Assim, nego provimento ao recurso.

HONORÁRIOS ADVOCATÍCIOS

O Magistrado deferiu ao procurador do reclamado honorários sucumbenciais correspondentes a 10% sobre os pedidos integralmente improcedentes, quais sejam, as multas convencionais e horas extras (fl. 179).

Alega o réu que a sucumbência da autora deverá abranger também os valores dos meses em que alegou ter trabalhado e que não foram atendidos, o pedido de vale transporte, extratos do FGTS, bem assim os demais pedidos que forem rejeitados em sede recursal.

Não assiste razão o recorrente.

A respeito da aplicação da sucumbência recíproca, reitero o teor da Ementa 40, aprovada nos Debates Institucionais da Justiça do Trabalho de Santa Catarina, 3ª edição Florianópolis, em 27-10-2017, a seguir transcrita:

"EMENTA: SUCUMBÊNCIA RECÍPROCA. O Juízo deferirá honorários de sucumbência recíproca (art. 791-A, par.3º, da CLT) apenas em caso de indeferimento total do pedido específico. O acolhimento do pedido, com quantificação inferior ao postulado, não caracteriza sucumbência parcial, pois a verba postulada foi acolhida. Quando o legislador mencionou "sucumbência parcial", referiu-se ao acolhimento em parte dos pedidos formulados na petição inicial".

No caso, considerando o teor da sentença e da decisão ora proferida constata-se que foram totalmente indeferidos apenas os pedidos de pagamento de multas do art. 41 da CCT e horas extras. Nos demais pedidos a autora obteve êxito, ainda que parcial, de maneira que sobre eles não há como se atribuir pagamento de honorários advocatícios à parte adversa.

Nego provimento .

COMPENSAÇÃO DE VALORES

Nas razões recursais, o réu alega que sentença deveria ter determinado a dedução de todos os valores que foram pagos sob verbas distintas e o abatimento de todos os valores quitados sob o mesmo título.

Compulsando-se a defesa, não há alegação de pagamento dos títulos postulados, razão pela qual não há fundamento para se autorizar a dedução de valores.

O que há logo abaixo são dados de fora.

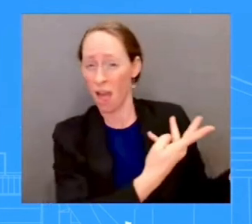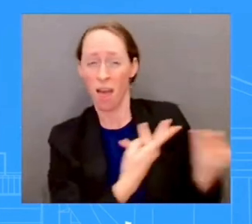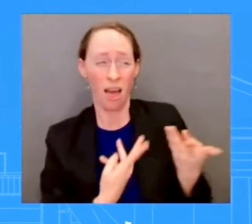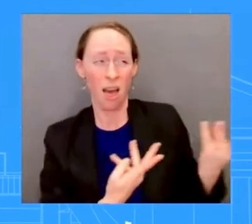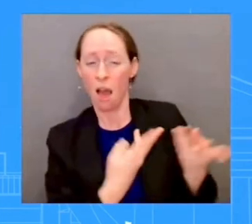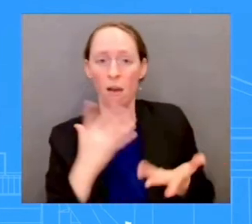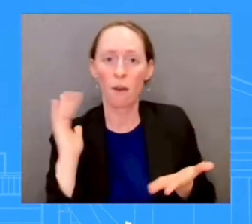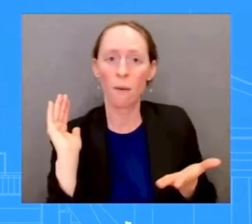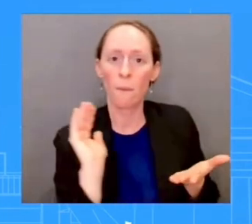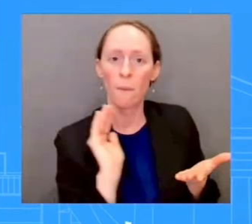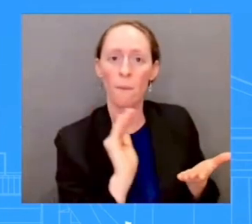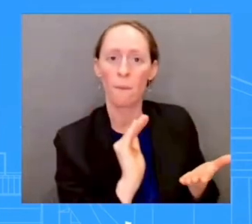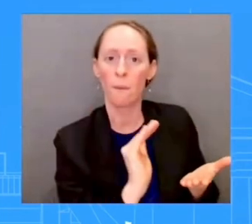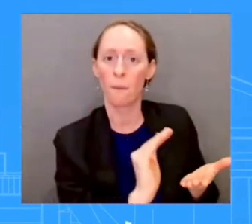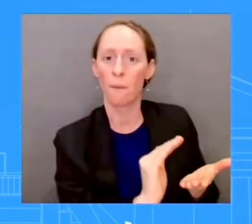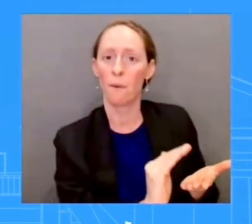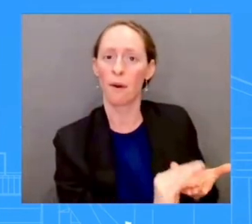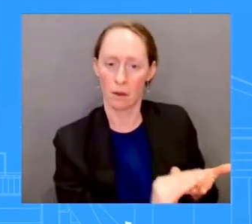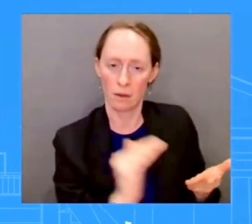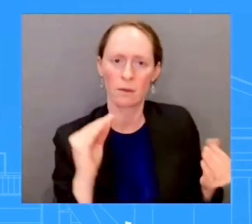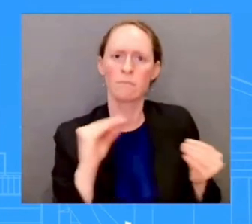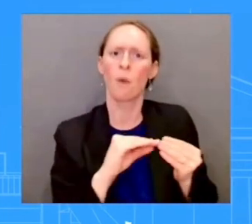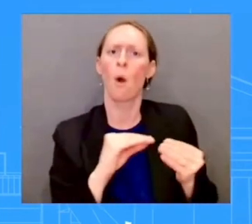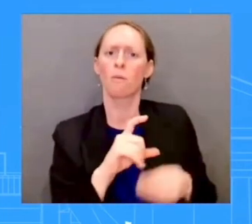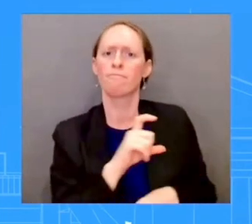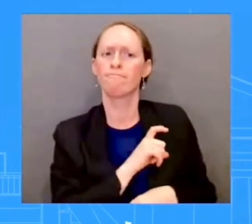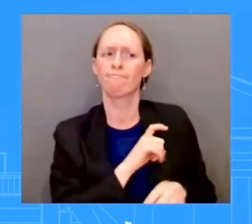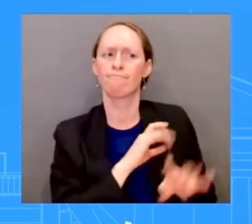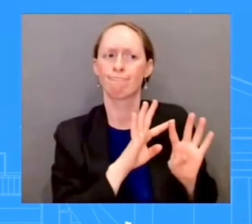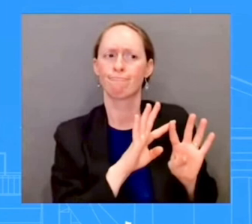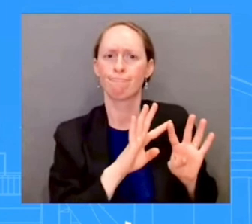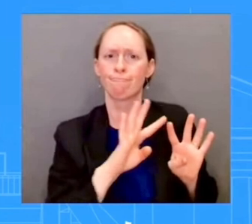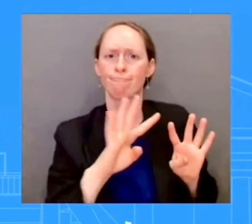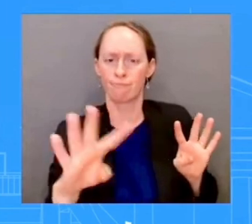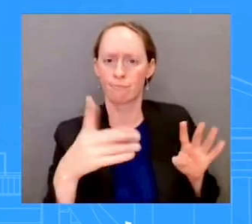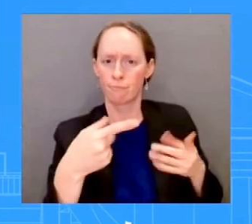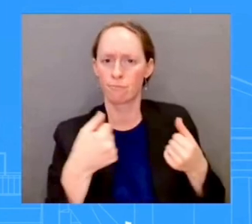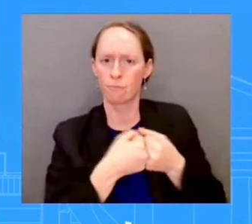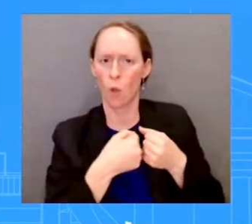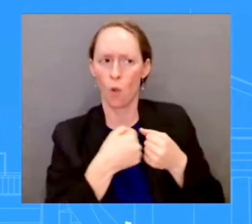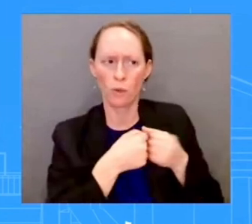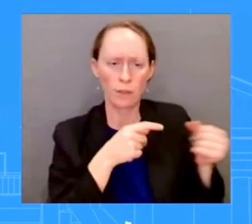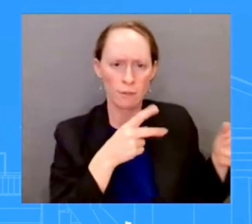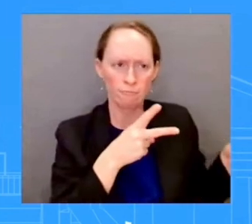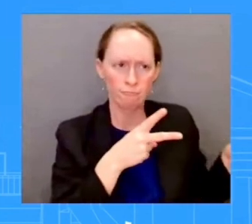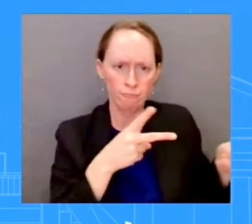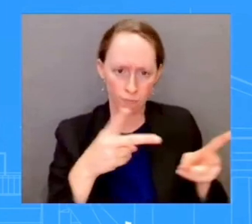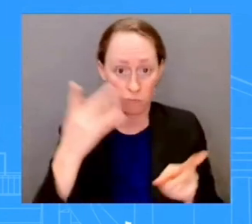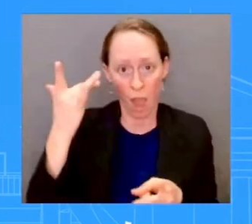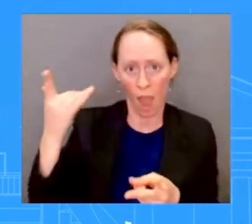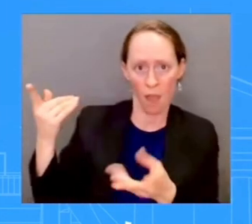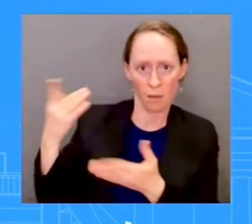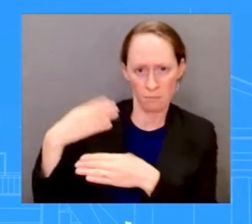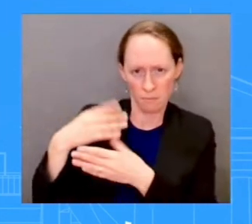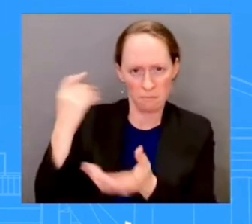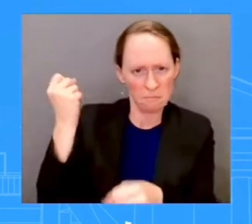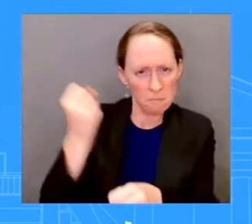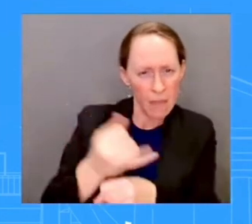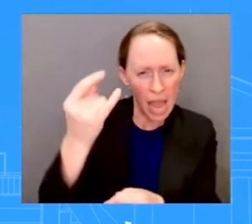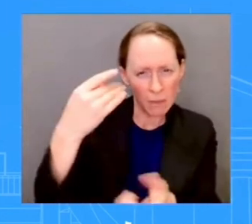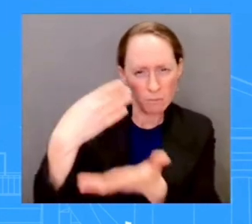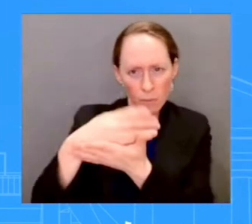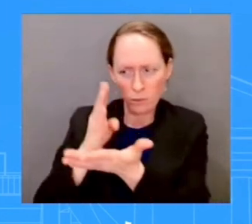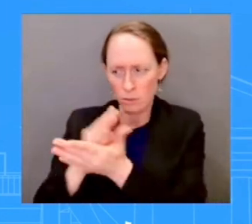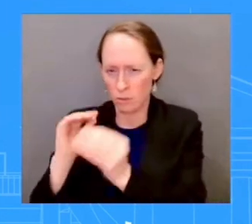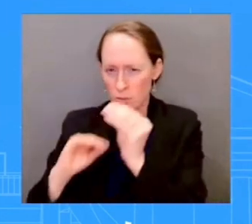this President secured. We brought 21 world leaders on the West Coast, as you all remember, together for the first time to ever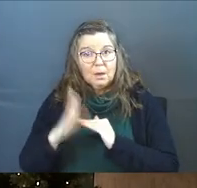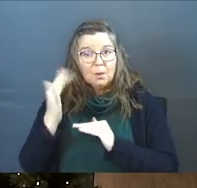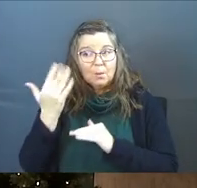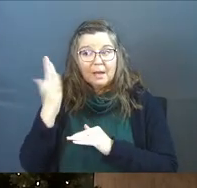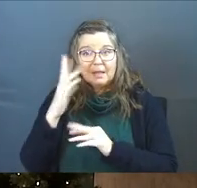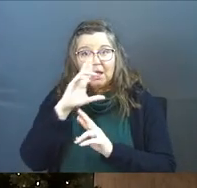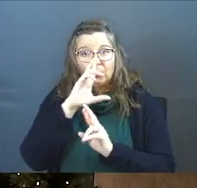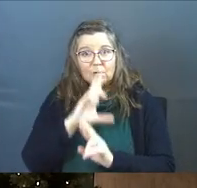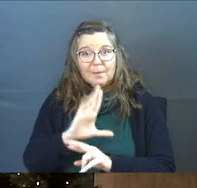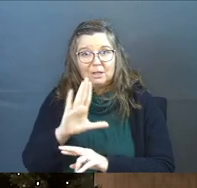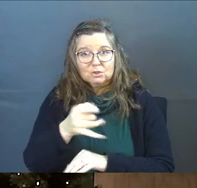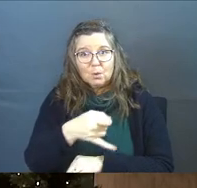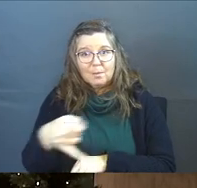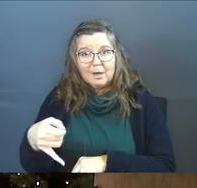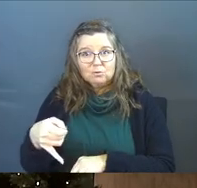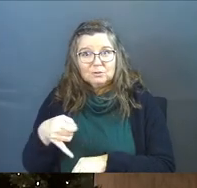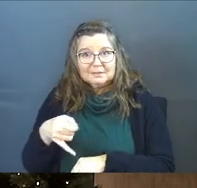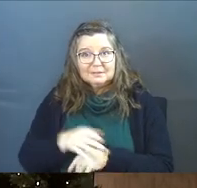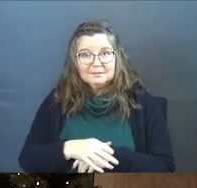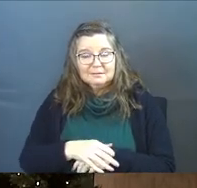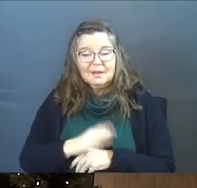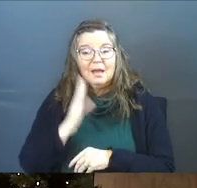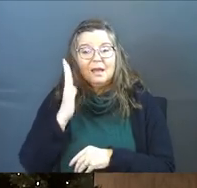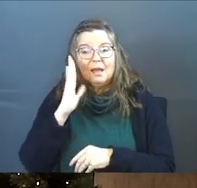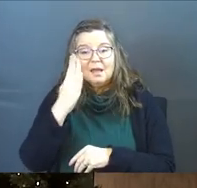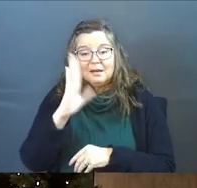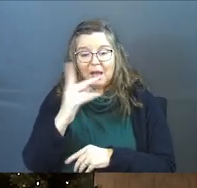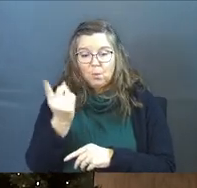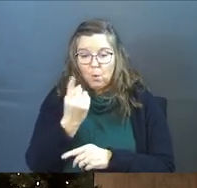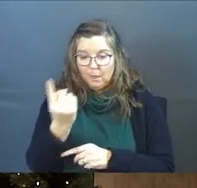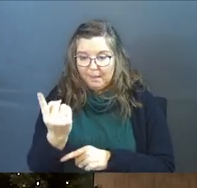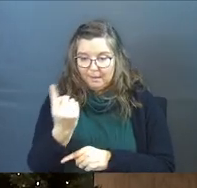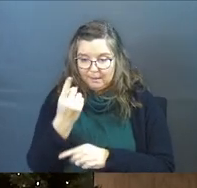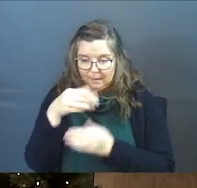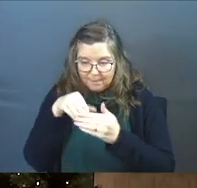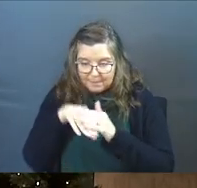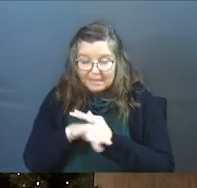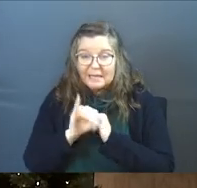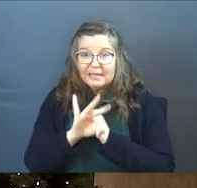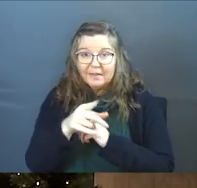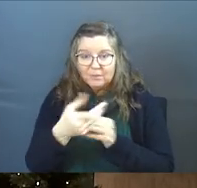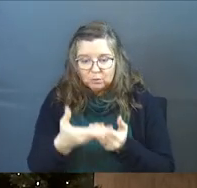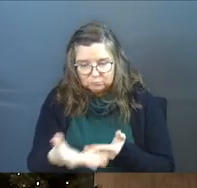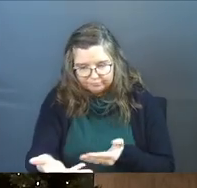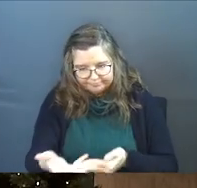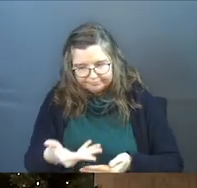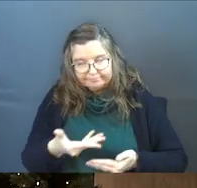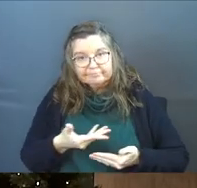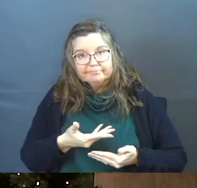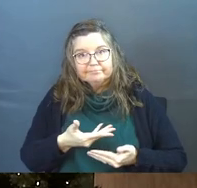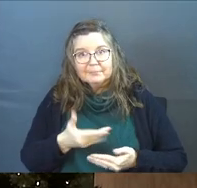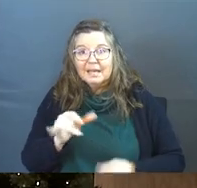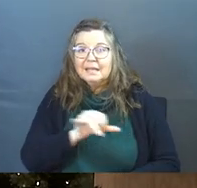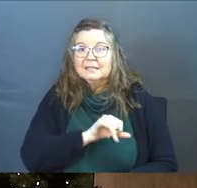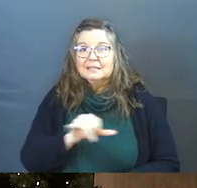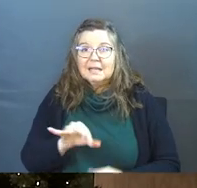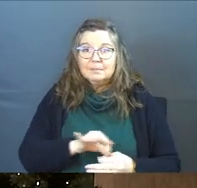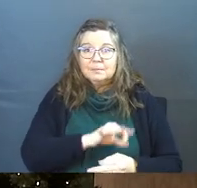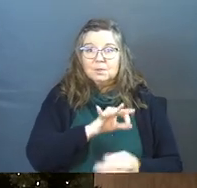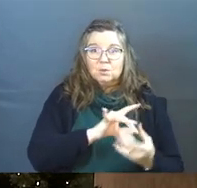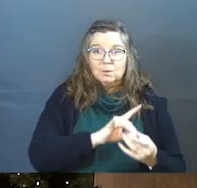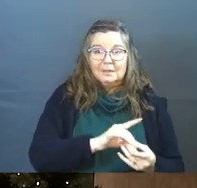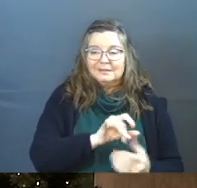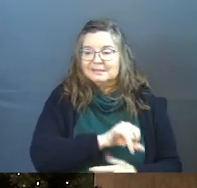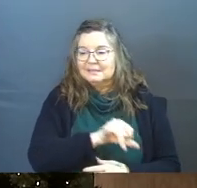God respects your boundaries. And God will only come in if you let him in. And it's the same in spiritual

Ante o exposto, nego provimento ao recurso.

Pelo que,

ACORDAM os membros da 6ª Câmara do Tribunal Regional do Trabalho da 12ª Região, por unanimidade, CONHECER DO AGRAVO DE INSTRUMENTO DO RÉU. No mérito, com ressalva da Desembargadora do Trabalho Mirna Uliano Bertoldi apenas quanto à fundamentação, DAR-LHE PROVIMENTO para conceder à parte ré (firma individual) o benefício da justiça gratuidade, isentando-a do pagamento das custas e deposito recursal, e determinar o prosseguimento do Recurso Ordinário. Por unanimidade, CONHECER DOS RECURSOS ORDINÁRIOS , salvo o recurso do réu no tocante ao tema" anotação da CTPS - multa do art. 41 da CCT ", ante a ausência de sucumbência. No mérito, por maioria, vencida, parcialmente, a Desembargadora do Trabalho Mirna Uliano Bertoldi, NEGAR PROVIMENTO AO RECURSO DO RÉU ; sem divergência, NEGAR PROVIMENTO AO RECURSO DA AUTORA.

Participaram do julgamento realizado na sessão do dia 06 de agosto de 2019, sob a Presidência da Desembargadora do Trabalho Lília Leonor Abreu, a Desembargadora do Trabalho Mirna Uliano Bertoldi e o Juiz do Trabalho Convocado Nivaldo Stankiewicz. Presente o Dr. Keilor Heverton Mignoni, Procurador do Trabalho.